На стройке люди пели и ругались. Они пели потому, что им хотелось счастья, и они вязли в грязи. Земля как будто задумала проглотить людей. Проваливаясь в желтую глину, строители ругмя ругали и товарищей, и стройку, и весну.
Землекопы нашли скелет мамонта. Он был древен, как мир. Увидев находку, Колька вспомнил, как Смолин говорил: «Мы строим гигант». Ему стало весело и страшно. В его голове прошлое смешивалось с будущим. Жизнь казалась ему непрерывной, и эта жизнь была полна чудес.

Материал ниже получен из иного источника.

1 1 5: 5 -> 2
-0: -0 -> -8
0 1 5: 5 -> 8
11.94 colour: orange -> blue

Землекопы нашли скелет мамонта. Рабочие возле Томи нашли цветы: первоцветы, одуванчики, куриную слепоту. Переселенец Яшка Крючков вспомнил заливные луга возле своей деревни, и он сердито отвернулся от цветов. Комсомолки в выходной пошли на реку. Они визжали, аукали, а Груша Тренева сплела всем веночки.

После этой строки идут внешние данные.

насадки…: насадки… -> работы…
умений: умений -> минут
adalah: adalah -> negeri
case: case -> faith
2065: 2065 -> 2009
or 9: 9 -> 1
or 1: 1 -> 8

Зимой на стройке любовь была бессловесной и тяжелой. Ванька Мятлев как-то привел в барак смешливую Нюту. Нюта не смеялась. Она робко глядела на спящих людей. Сосед Ваньки, рыжий Камков, не спал. Он почесывал голый живот и сквернословил. Ванька боялся, что Нюта уйдет, и шепотом приговаривал: «Только на четверть часика!» Потом Ванька прикрыл их головы пиджаком. Они не могли запрятать свою любовь от людей, но они прятали свои глаза. Это было воспоминанием о стыде. Сильней стыда была страсть. Ванька сказал: «А теперь тебе пора домой!» Нюта закуталась в овчину и убежала.

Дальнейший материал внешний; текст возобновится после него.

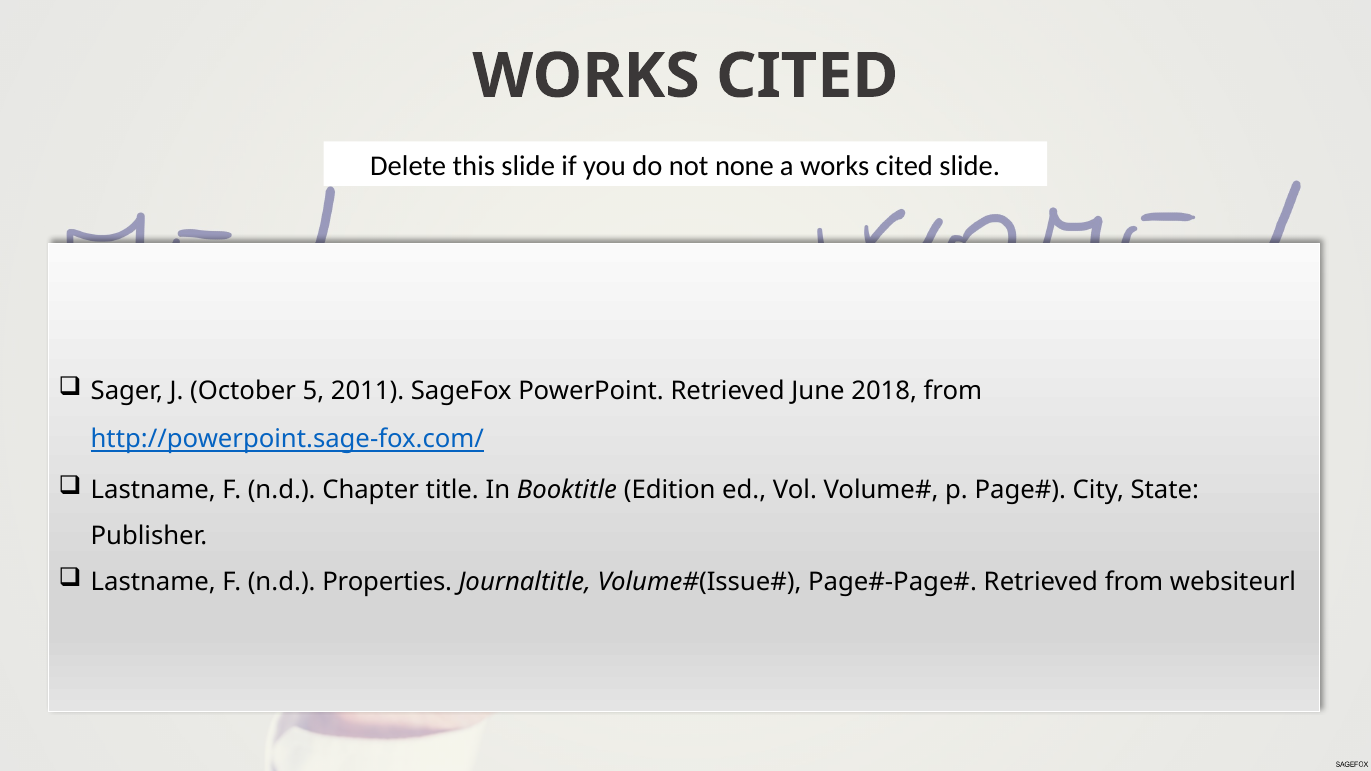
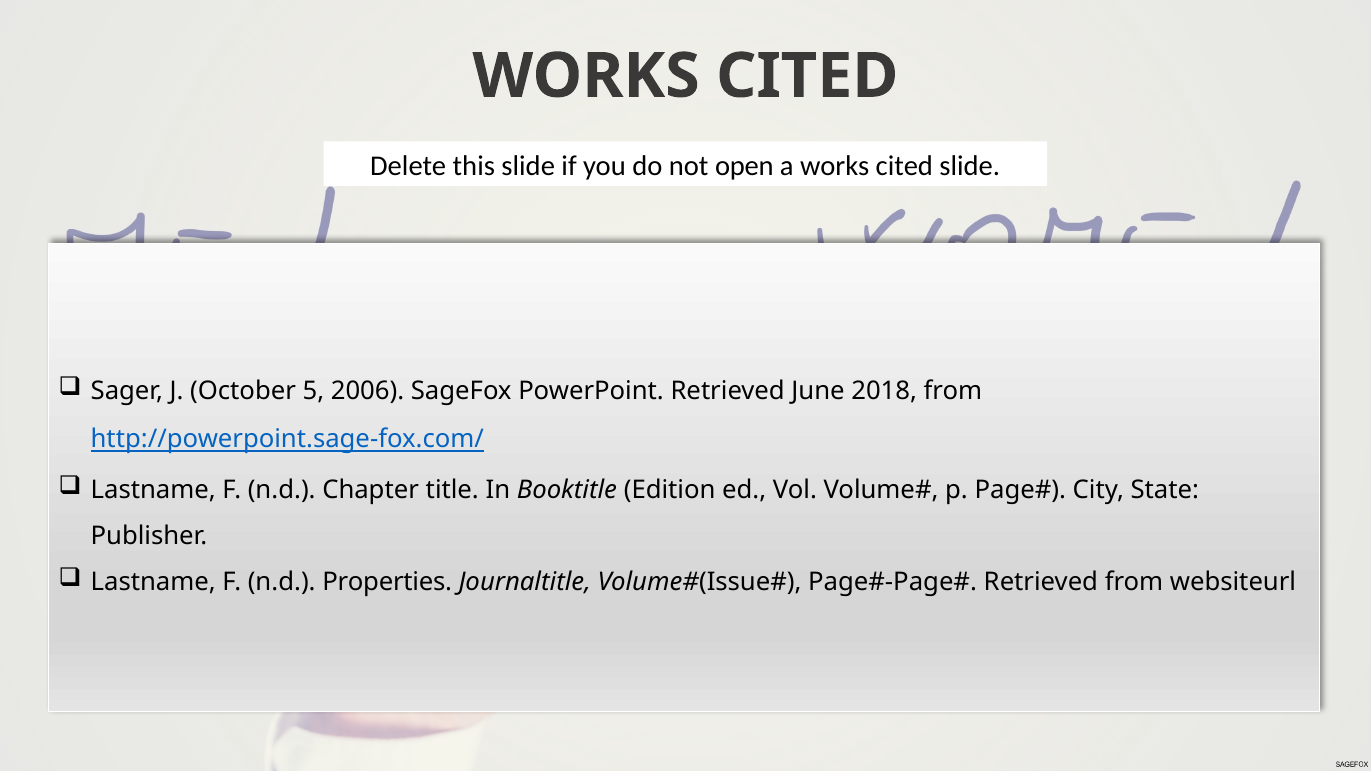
none: none -> open
2011: 2011 -> 2006
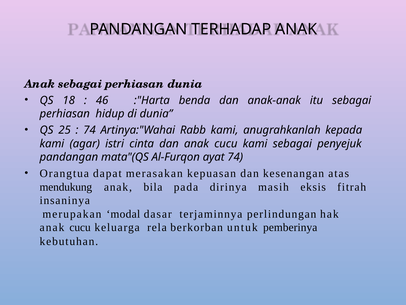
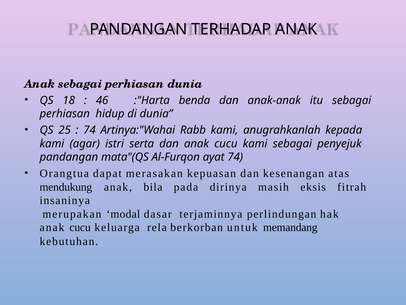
cinta: cinta -> serta
pemberinya: pemberinya -> memandang
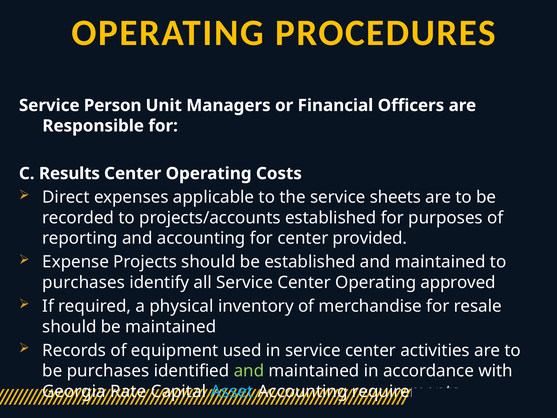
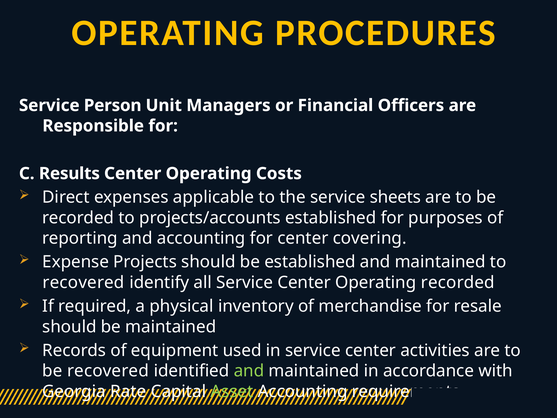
provided: provided -> covering
purchases at (84, 282): purchases -> recovered
Operating approved: approved -> recorded
be purchases: purchases -> recovered
Asset colour: light blue -> light green
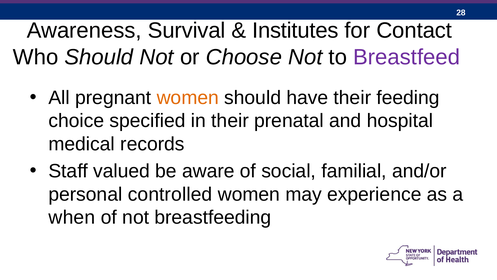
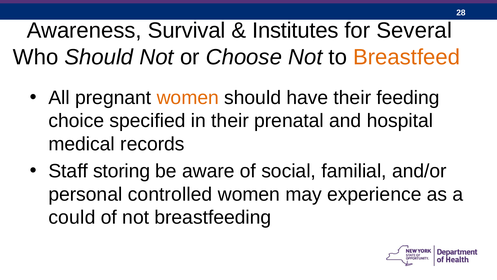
Contact: Contact -> Several
Breastfeed colour: purple -> orange
valued: valued -> storing
when: when -> could
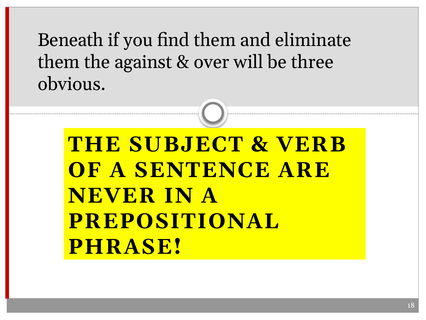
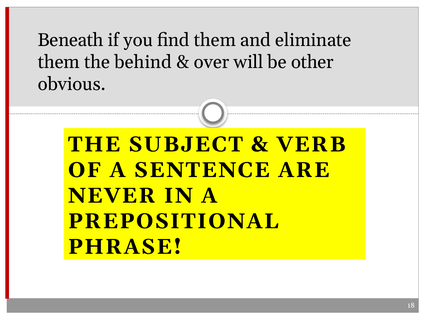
against: against -> behind
three: three -> other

На постройке ГРЭСа, возле чадных жаровен по ночам скрещивались руки, спецовки, юбки и сапоги. Люди любили жадно и молча. Вокруг них была жестокая зима. Они строили гигант. Они хлебали пустые щи. Они не знали ни нежности, ни покоя.
Весна была шумлива, и она сразу потребовала слов. Люди заверещали, как птицы. Весна раскрывала людям глаза. Люди щурились, но глядели. Парни уводили девушек за реку. Там щекотала щеки трава, и по ночам там кричали совы. Ванька Мятлев увидел грудь Нюты. Грудь у нее была крутая и смуглая. Ванька хотел пошутить, но осекся. Его лицо стало светлым и сосредоточенным. Он тихо сказал: «Ты, Нюта, красивая».
Вечерами строители обнимали женщин, и женщины становились тяжелыми.
Работа на стройке шла вовсю. Никогда еще люди так не торопились. Строитель Демьянов кричал в бреду: «Подавай кирпичи! Да, мать твою, скорей!..» У Демьянова было воспаление легких. Он умер на третий день.
В тот же день умер американский инженер Герл. Его тело отправили в Москву. Иностранцы провожали гроб. Они надели цилиндры и котелки. Они чинно ступали по грязи, и они глядели то на эту жестокую грязь, то на мальчишески синее небо с облаками, которые играли в перегонки. Иностранцы думали о том, что жизнь здесь не легка, что Герл был еще молод и любил играть в футбол, что смерть подкрадывается к человеку внезапно, как весна на севере. Они думали о высоком и постоянном, как и подобает думать на похоронах. Позади шли комсомольцы с красными флагами. Герл умер на боевом посту, и ему отдавали революционные почести. Комсомольцы пели похоронный марш, но он выходил у них бравурным. Гроб положили в товарный вагон. На вагоне значилось: «Срочный возврат».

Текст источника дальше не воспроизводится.